While 1977 is commonly accepted as the least socially unequal year on record in the UK it was also the year the Labour government cut benefits and public services as conditions of an emergency loan from the International Monetary Fund which amounted to a Structural Adjustment Program.

Labour’s attacks were a prelude to the 1979 Conservative government of Margaret Thatcher, which waged all-out war on the working class and sent rates of unemployment and poverty skyrocketing, while the affluent middle class and the super-rich made a killing.

Social inequality rocketed in the late 1970s and 1980, with the richest 1 percent in particular climbing far above the rest of society in the decades since. The Blair/Brown Labour government embraced Thatcherism, with Thatcher herself saying that their New Labour was her greatest achievement.

The researchers emphasize the impact of the 2010s—in the aftermath of the financial crisis and during which savage austerity policies and cuts were implemented—which have brought about a situation whereby “the average UK household having lower incomes in 2012 than in France or Germany, paving the way for a decade in which health and the economy stagnate”.

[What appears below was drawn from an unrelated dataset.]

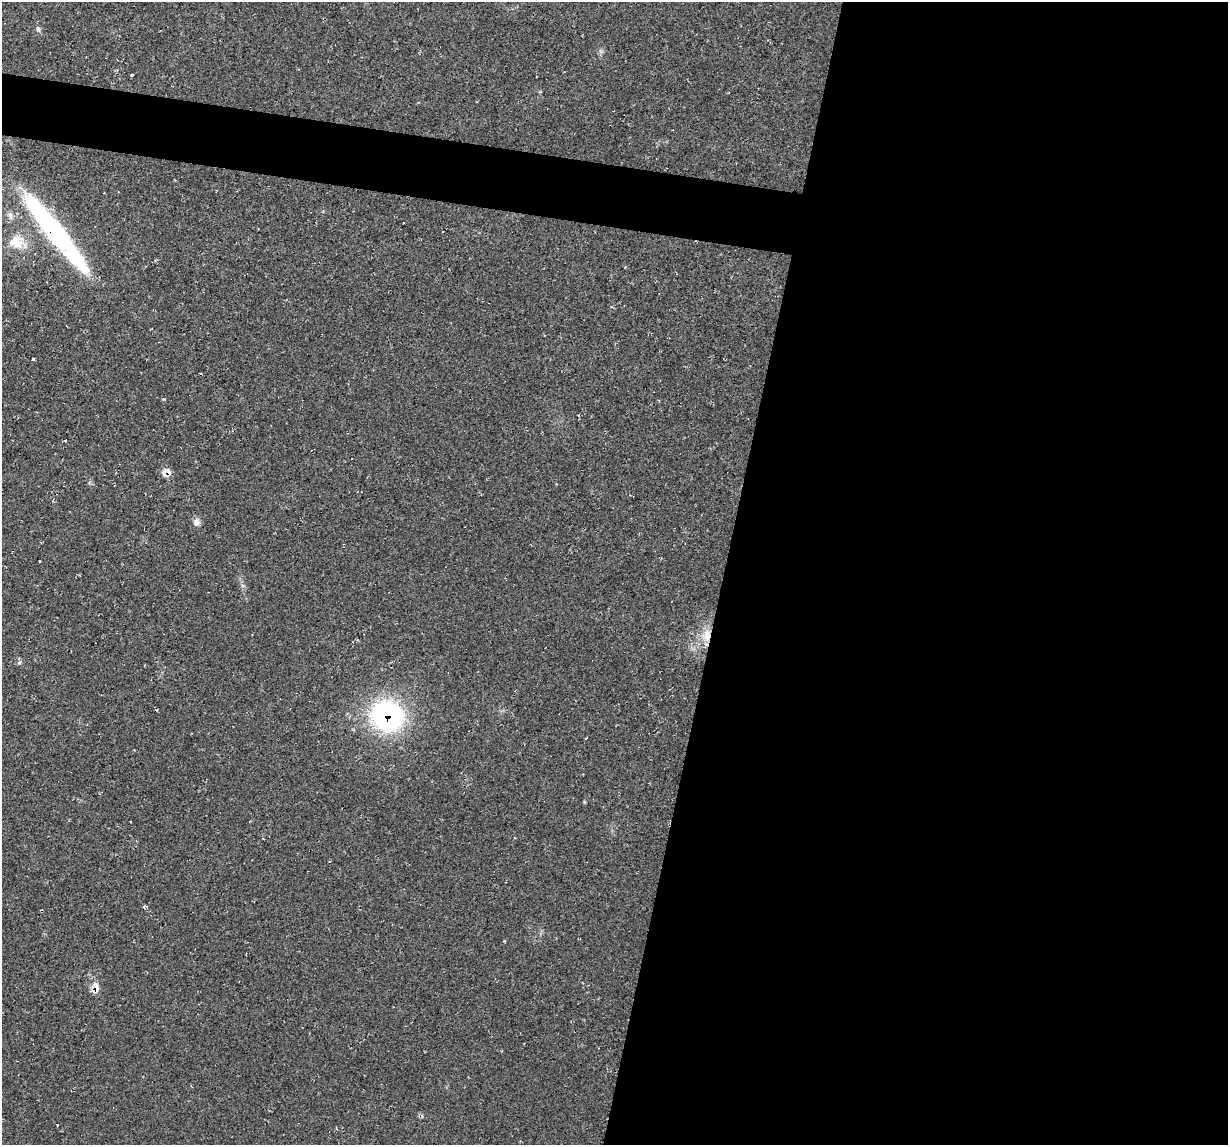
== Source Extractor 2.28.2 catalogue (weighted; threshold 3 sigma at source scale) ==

Now a new age of austerity has been declared under the slogan “the end of the peace dividend”, as the costs of pandemic corporate bailouts, rampant inflation and the NATO-Russia war in Ukraine are clawed out of workers’ wages, working conditions and public services.

Another researcher who contributed to the findings, Oxford University human geographer Danny Dorling, described the relative decline of life expectancy in the UK as “stark” and said it reflected recent Organisation for Economic Cooperation and Development (OECD) findings that the UK is now the second most economically unequal country in Europe after Bulgaria.

The findings by the Journal of the Royal Society of Medicine echo other recent studies throwing light on how growing social inequality and entrenched poverty in the UK are destroying the health of the working class. One showed that Britain is now falling behind most comparable European countries on maternal mortality, which is commonly considered a canary in the coalmine for wider negative health implications.

Both falling life expectancy and worsening maternal mortality have been exacerbated recently by the pandemic.